Pakistan increased troops on Saturday in a tense northwestern town where religious violence between rival Muslim groups killed at least 40 people this week, officials said.

Rival Sunni and Shiite Muslim groups perched on mountain tops surrounding the town of Hangu traded rocket fire overnight but no casualties were reported, officials said.

Authorities said local religious leaders and elders were cooperating with official efforts to douse sectarian tensions in Hangu, a small town with a background of sectarian frictions and bloodshed.

"Hundreds of paramilitary troops have reinforced the security deployment in Hangu and areas around it to prevent sectarian clashes and restore order," said a senior interior ministry official.

A series of powerful blasts on Thursday, one believed to be a suicide bombing, targeted Shiites celebrating Ashura, the holiest day in their calendar, sparking large-scale rioting.

At least 40 people died and more than 70 were wounded in the blasts and resulting mayhem, including four bus passengers and four truck drivers shot dead by unidentified gunmen.
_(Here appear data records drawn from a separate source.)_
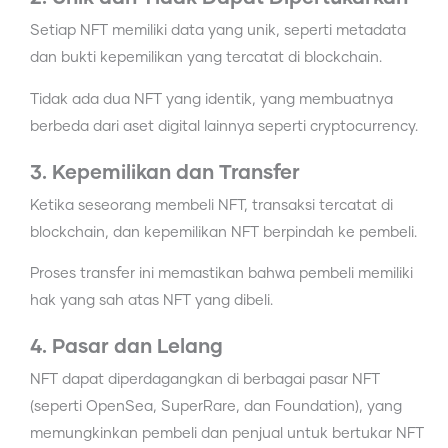
Setiap NFT memiliki data yang unik, seperti metadata
dan bukti kepemilikan yang tercatat di blockchain.
Tidak ada dua NFT yang identik, yang membuatnya
berbeda dari aset digital lainnya seperti cryptocurrency.
3. Kepemilikan dan Transfer
Ketika seseorang membeli NFT, transaksi tercatat di
blockchain, dan kepemilikan NFT berpindah ke pembeli.
Proses transfer ini memastikan bahwa pembeli memiliki
hak yang sah atas NFT yang dibeli.
4. Pasar dan Lelang
NFT dapat diperdagangkan di berbagai pasar NFT
(seperti OpenSea, SuperRare, dan Foundation), yang
memungkinkan pembeli dan penjual untuk bertukar NFT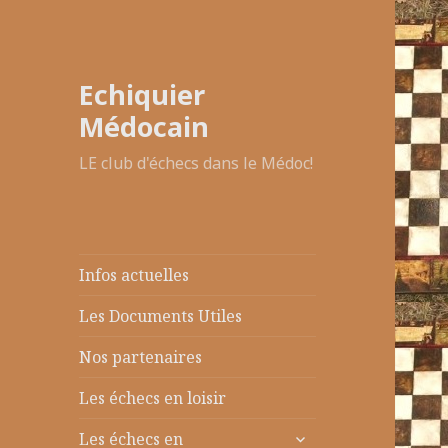
Echiquier
Médocain
LE club d'échecs dans le Médoc!
Infos actuelles
Les Documents Utiles
Nos partenaires
Les échecs en loisir
ouvrir
Les échecs en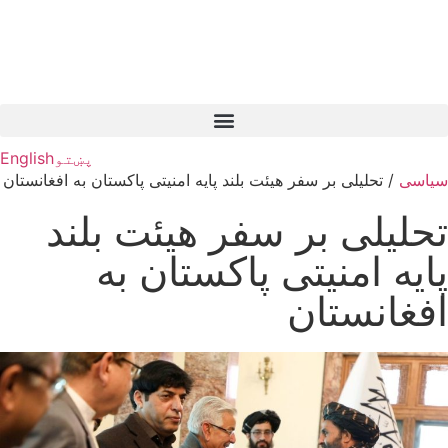
پښتو
English
سیاسی
/
تحلیلی بر سفر هیئت بلند پایه امنیتی پاکستان به افغانستان
تحلیلی بر سفر هیئت بلند
پایه امنیتی پاکستان به
افغانستان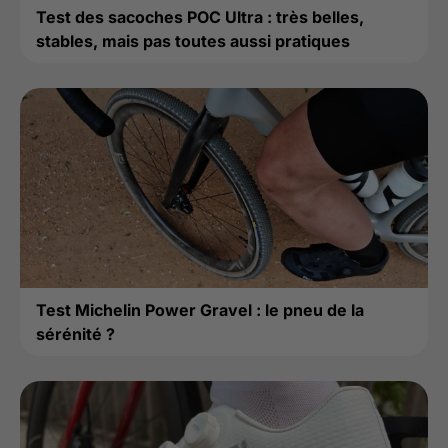
Test des sacoches POC Ultra : très belles,
stables, mais pas toutes aussi pratiques
Test Michelin Power Gravel : le pneu de la
sérénité ?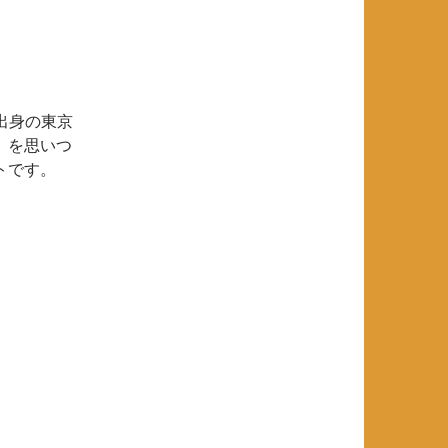
出身の東京
」を思いつ
トです。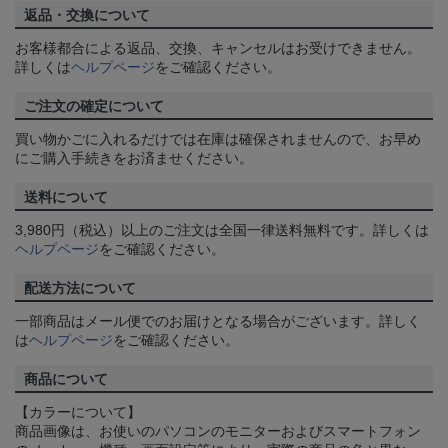
返品・交換について
お客様都合による返品、交換、キャンセルはお受けできません。
詳しくは
ヘルプページ
をご確認ください。
ご注文の確定について
買い物かごに入れるだけでは在庫は確保されませんので、お早め
にご購入手続きをお済ませください。
送料について
3,980円（税込）以上のご注文は全国一律送料無料です。詳しくは
ヘルプページ
をご確認ください。
配送方法について
一部商品はメール便でのお届けとなる場合がございます。詳しく
は
ヘルプページ
をご確認ください。
商品について
【カラーについて】
商品画像は、お使いのパソコンのモニターおよびスマートフォン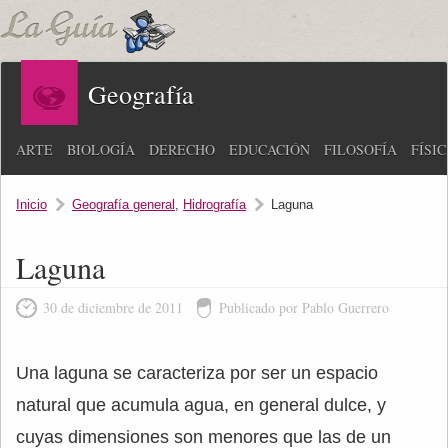
Geografía
ARTE
BIOLOGÍA
DERECHO
EDUCACIÓN
FILOSOFÍA
FÍSI
Inicio
Geografía general
,
Hidrografía
Laguna
Laguna
30 de diciembre de 2011
Publicado por Pablo Guerrero
Una laguna se caracteriza por ser un espacio
natural que acumula agua, en general dulce, y
cuyas dimensiones son menores que las de un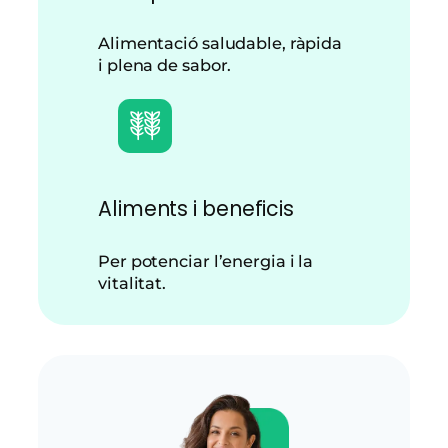
Alimentació saludable, ràpida
i plena de sabor.
Aliments i beneficis
Per potenciar l’energia i la
vitalitat.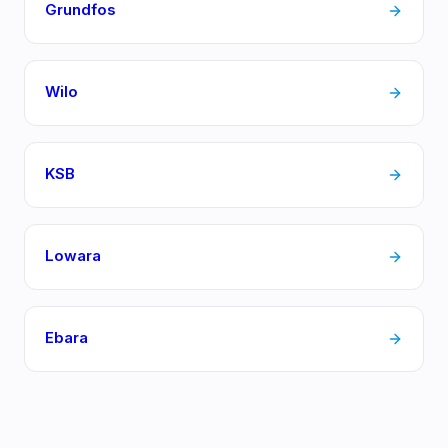
Grundfos
Wilo
KSB
Lowara
Ebara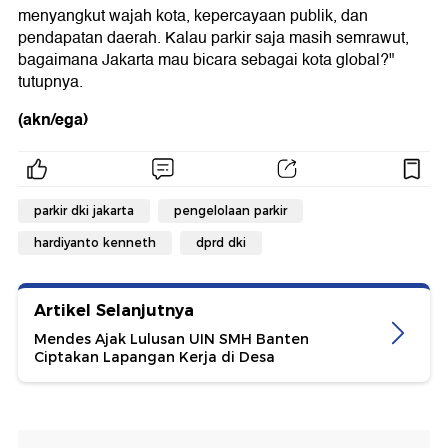
menyangkut wajah kota, kepercayaan publik, dan
pendapatan daerah. Kalau parkir saja masih semrawut,
bagaimana Jakarta mau bicara sebagai kota global?"
tutupnya.
(akn/ega)
parkir dki jakarta
pengelolaan parkir
hardiyanto kenneth
dprd dki
Artikel Selanjutnya
Mendes Ajak Lulusan UIN SMH Banten
Ciptakan Lapangan Kerja di Desa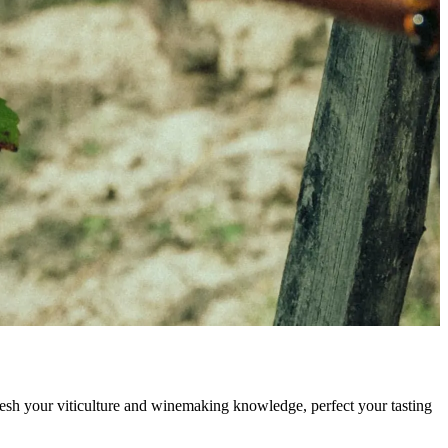
resh your viticulture and winemaking knowledge, perfect your tasting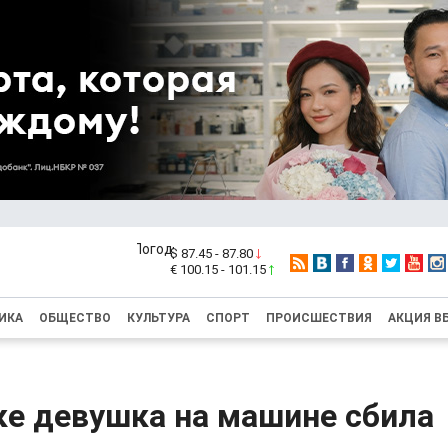
$ 87.45 - 87.80
€ 100.15 - 101.15
ИКА
ОБЩЕСТВО
КУЛЬТУРА
СПОРТ
ПРОИСШЕСТВИЯ
АКЦИЯ В
ке девушка на машине сбила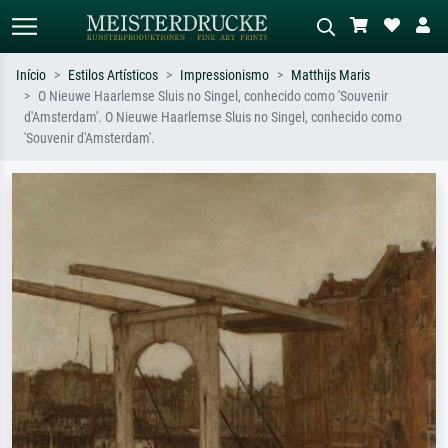
Início
Estilos Artísticos
Impressionismo
Matthijs Maris
O Nieuwe Haarlemse Sluis no Singel, conhecido como 'Souvenir
Pesquisa padrão
Pesquisa de imagens IA
d'Amsterdam'. O Nieuwe Haarlemse Sluis no Singel, conhecido como
'Souvenir d'Amsterdam'.
Pesquise por artista, título ou estilo –
Descreva a cena – ex: prado verde,
ex: Monet, Noite Estrelada,
abstrato com muito vermelho, pintura
impressionismo, onda de Hokusai, nu.
a óleo escura, nu em pé ao lado de
uma árvore.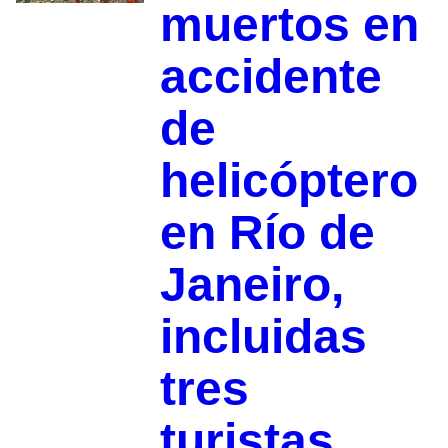
muertos en
accidente
de
helicóptero
en Río de
Janeiro,
incluidas
tres
turistas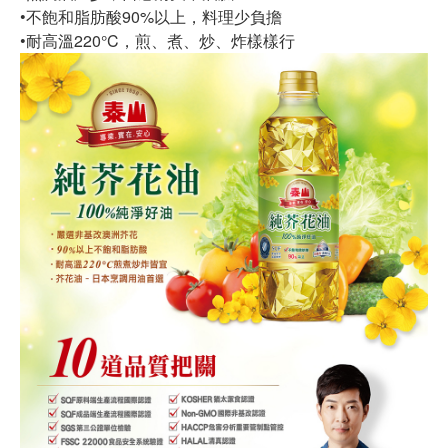
•不飽和脂肪酸90%以上，料理少負擔
•耐高溫220°C，煎、煮、炒、炸樣樣行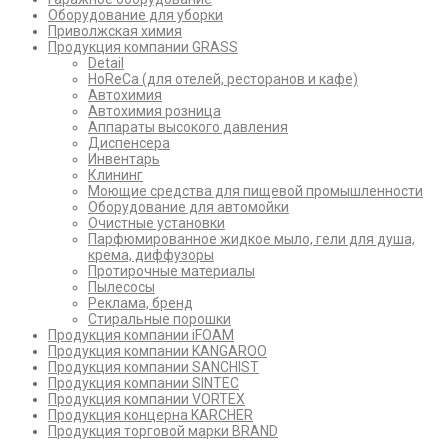
Оборудование для уборки
Приволжская химия
Продукция компании GRASS
Detail
HoReCa (для отелей, ресторанов и кафе)
Автохимия
Автохимия розница
Аппараты высокого давления
Диспенсера
Инвентарь
Клининг
Моющие средства для пищевой промышленности
Оборудование для автомойки
Очистные установки
Парфюмированное жидкое мыло, гели для душа,
крема, диффузоры
Протирочные материалы
Пылесосы
Реклама, бренд
Стиральные порошки
Продукция компании iFOAM
Продукция компании KANGAROO
Продукция компании SANCHIST
Продукция компании SINTEC
Продукция компании VORTEX
Продукция концерна KARCHER
Продукция торговой марки BRAND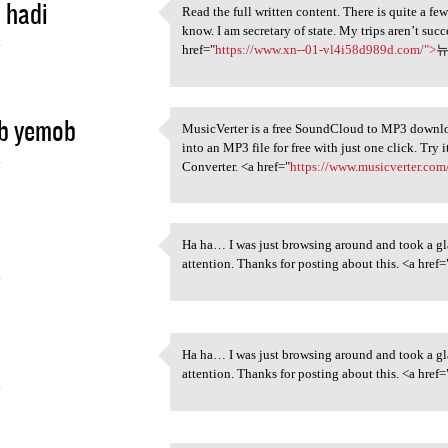
 hadi
Read the full written content. There is quite a f
Read the full written content
know. I am secretary of state. My trips aren’t succ
4
href="
https://www.xn--01-vl4i58d989d.com/">
뉴
b yemob
MusicVerter is a free SoundCloud to MP3 downlo
MusicVerter is a free
into an MP3 file for free with just one click. 
4
Converter. <a href="
https://www.musicverter.com
Ha ha… I was just browsing around and took a glan
Ha ha… I was just browsing
attention. Thanks for posting about this. <a href=
4
Ha ha… I was just browsing around and took a glan
Ha ha… I was just browsing
attention. Thanks for posting about this. <a href=
4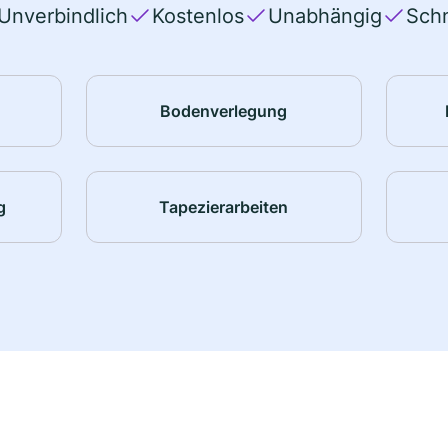
Unverbindlich
Kostenlos
Unabhängig
Schn
Bodenverlegung
g
Tapezierarbeiten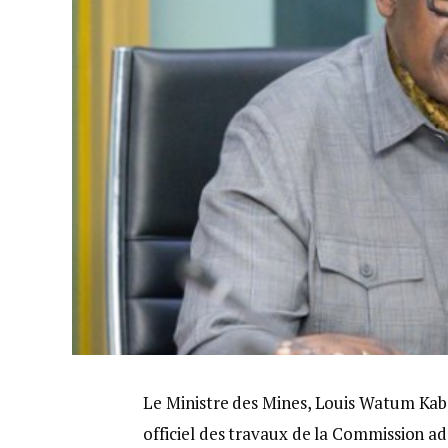
Le Ministre des Mines, Louis Watum Kab
officiel des travaux de la Commission ad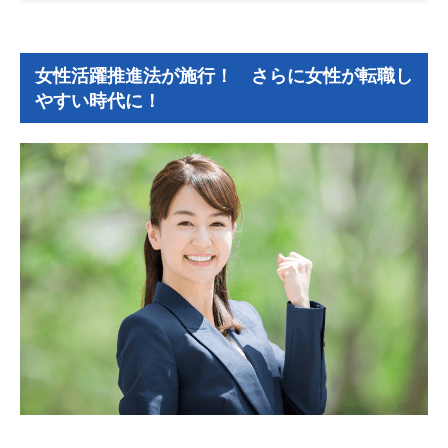
女性活躍推進法が施行！ さらに女性が転職し
やすい時代に！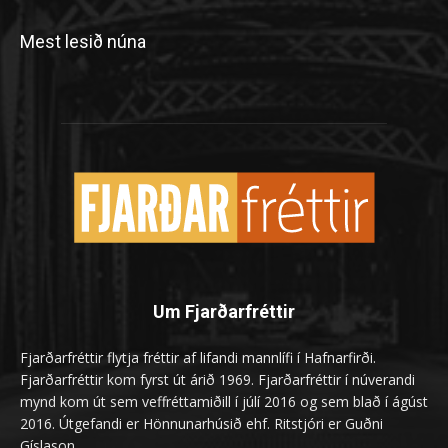
Mest lesið núna
Um Fjarðarfréttir
Fjarðarfréttir flytja fréttir af lifandi mannlífi í Hafnarfirði.
Fjarðarfréttir kom fyrst út árið 1969. Fjarðarfréttir í núverandi
mynd kom út sem veffréttamiðill í júlí 2016 og sem blað í ágúst
2016. Útgefandi er Hönnunarhúsið ehf. Ritstjóri er Guðni
Gíslason.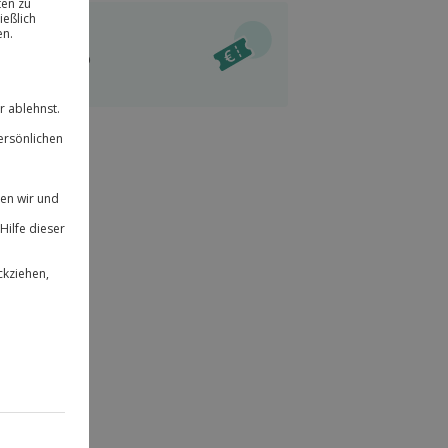
ität
l verfügbar
 für alle Erlebnisse einlösbar.
im Warenkorb
herheit
r an
& verlängerbar.
59
°P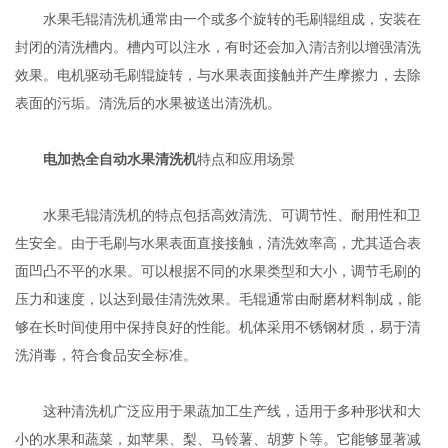
水果毛辊清洗机通常由一个或多个旋转的毛刷辊组成，安装在
封闭的清洗槽内。槽内可以注水，有时还会加入清洁剂以增强清洗
效果。电机驱动毛刷辊旋转，与水果表面接触并产生摩擦力，去除
表面的污垢。清洗后的水果被送出清洗机‌。
电加热全自动水果清洗机
‌特点和应用场景
水果毛辊清洗机的特点包括高效清洗、可调节性、耐用性和卫
生安全。由于毛刷与水果表面直接接触，清洗效率高，尤其适合表
面凹凸不平的水果。可以根据不同的水果类型和大小，调节毛刷的
压力和速度，以达到最佳清洗效果。毛辊通常由耐磨材料制成，能
够在长时间使用中保持良好的性能。机体采用不锈钢材质，易于清
洗消毒，符合食品安全标准‌。
这种清洗机广泛应用于果蔬加工生产线，适用于多种形状和大
小的水果和蔬菜，如苹果、梨、马铃薯、胡萝卜等。它能够显著减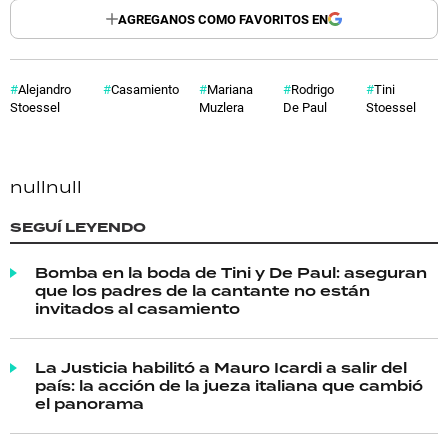
AGREGANOS COMO FAVORITOS EN
Alejandro
Casamiento
Mariana
Rodrigo
Tini
Stoessel
Muzlera
De Paul
Stoessel
null
null
SEGUÍ LEYENDO
Bomba en la boda de Tini y De Paul: aseguran
que los padres de la cantante no están
invitados al casamiento
La Justicia habilitó a Mauro Icardi a salir del
país: la acción de la jueza italiana que cambió
el panorama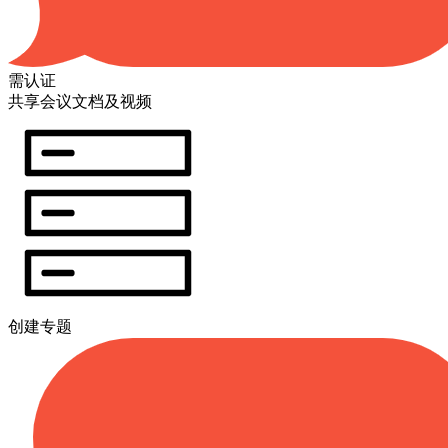
需认证
共享会议文档及视频
创建专题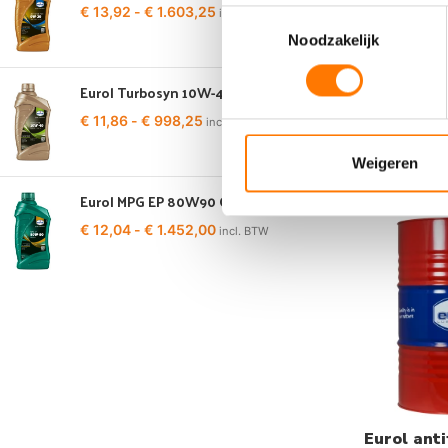
Eurol Cool
€
13,92
-
€
1.603,25
incl. BTW
Toestemmingsselectie
BS6580
Noodzakelijk
€
5,45
-
€
48
Eurol Turbosyn 10W-40
€
11,86
-
€
998,25
incl. BTW
Weigeren
Eurol MPG EP 80W90 GL4
€
12,04
-
€
1.452,00
incl. BTW
Eurol ant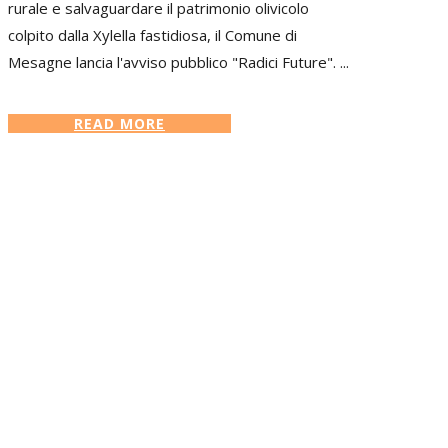
rurale e salvaguardare il patrimonio olivicolo
colpito dalla Xylella fastidiosa, il Comune di
Mesagne lancia l'avviso pubblico "Radici Future". ...
READ MORE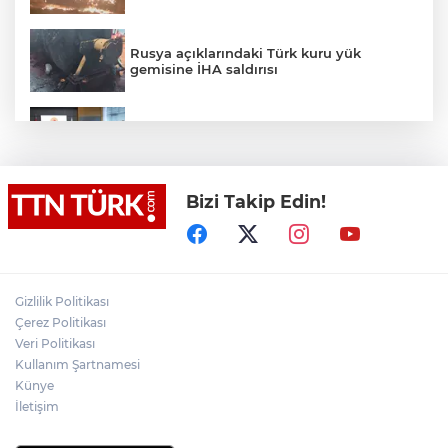
Rusya açıklarındaki Türk kuru yük
gemisine İHA saldırısı
Terörsüz Türkiye yasa teklifi
komisyondan geçti
Bizi Takip Edin!
Lukaku Fener’e mi, Beşiktaş’a mı geliyor?
Akın Gürlek: Örgüt silahları bırakacak,
Gizlilik Politikası
mağaraları boşaltacak
Çerez Politikası
Veri Politikası
Rojin Kabaiş, Hiranur Nilgün Aygar ve
Kullanım Şartnamesi
Kıvanç Uman’ın ailelerini hedef alam
Künye
siber zorbalara operasyon
İletişim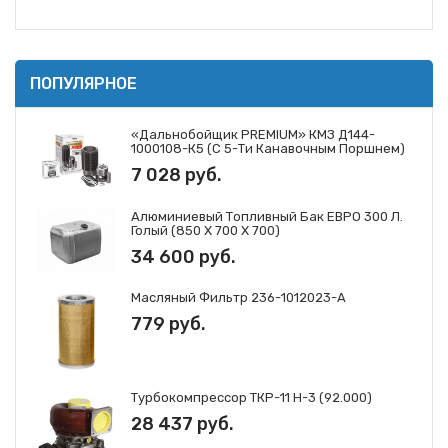
ПОПУЛЯРНОЕ
«Дальнобойщик PREMIUM» КМЗ Д144-
1000108-К5 (с 5-Ти Канавочным Поршнем)
7 028 руб.
Алюминиевый Топливный Бак ЕВРО 300 Л.
Голый (850 Х 700 Х 700)
34 600 руб.
Масляный Фильтр 236-1012023-А
779 руб.
Турбокомпрессор ТКР-11 Н-3 (92.000)
28 437 руб.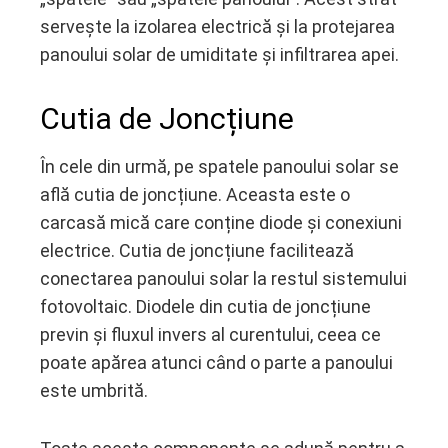
servește la izolarea electrică și la protejarea
panoului solar de umiditate și infiltrarea apei.
Cutia de Joncțiune
În cele din urmă, pe spatele panoului solar se
află cutia de joncțiune. Aceasta este o
carcasă mică care conține diode și conexiuni
electrice. Cutia de joncțiune facilitează
conectarea panoului solar la restul sistemului
fotovoltaic. Diodele din cutia de joncțiune
previn și fluxul invers al curentului, ceea ce
poate apărea atunci când o parte a panoului
este umbrită.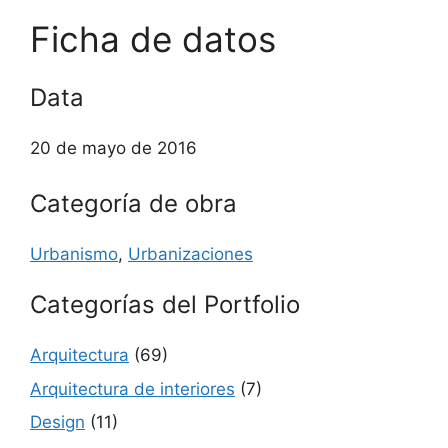
Ficha de datos
Data
20 de mayo de 2016
Categoría de obra
Urbanismo
,
Urbanizaciones
Categorías del Portfolio
Arquitectura
(69)
Arquitectura de interiores
(7)
Design
(11)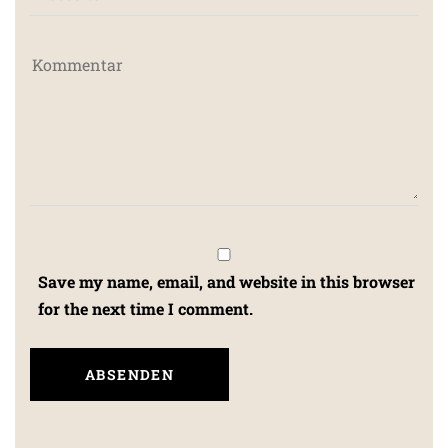
Save my name, email, and website in this browser
for the next time I comment.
A curfew was subsequently clamped on the town as the army took control of the area and authorities in all four provinces tightened security to ease tensions between the rest of the country's majority Sunnis and minority Shiites.

"We are negotiating with rival groups and trying to persuade them to come down from their positions on hilltops," the mayor of Hangu, Ghaniur Rehman, told by telephone.

"At the moment guns have fallen silent and we hope peace will return to the city," Rehman said.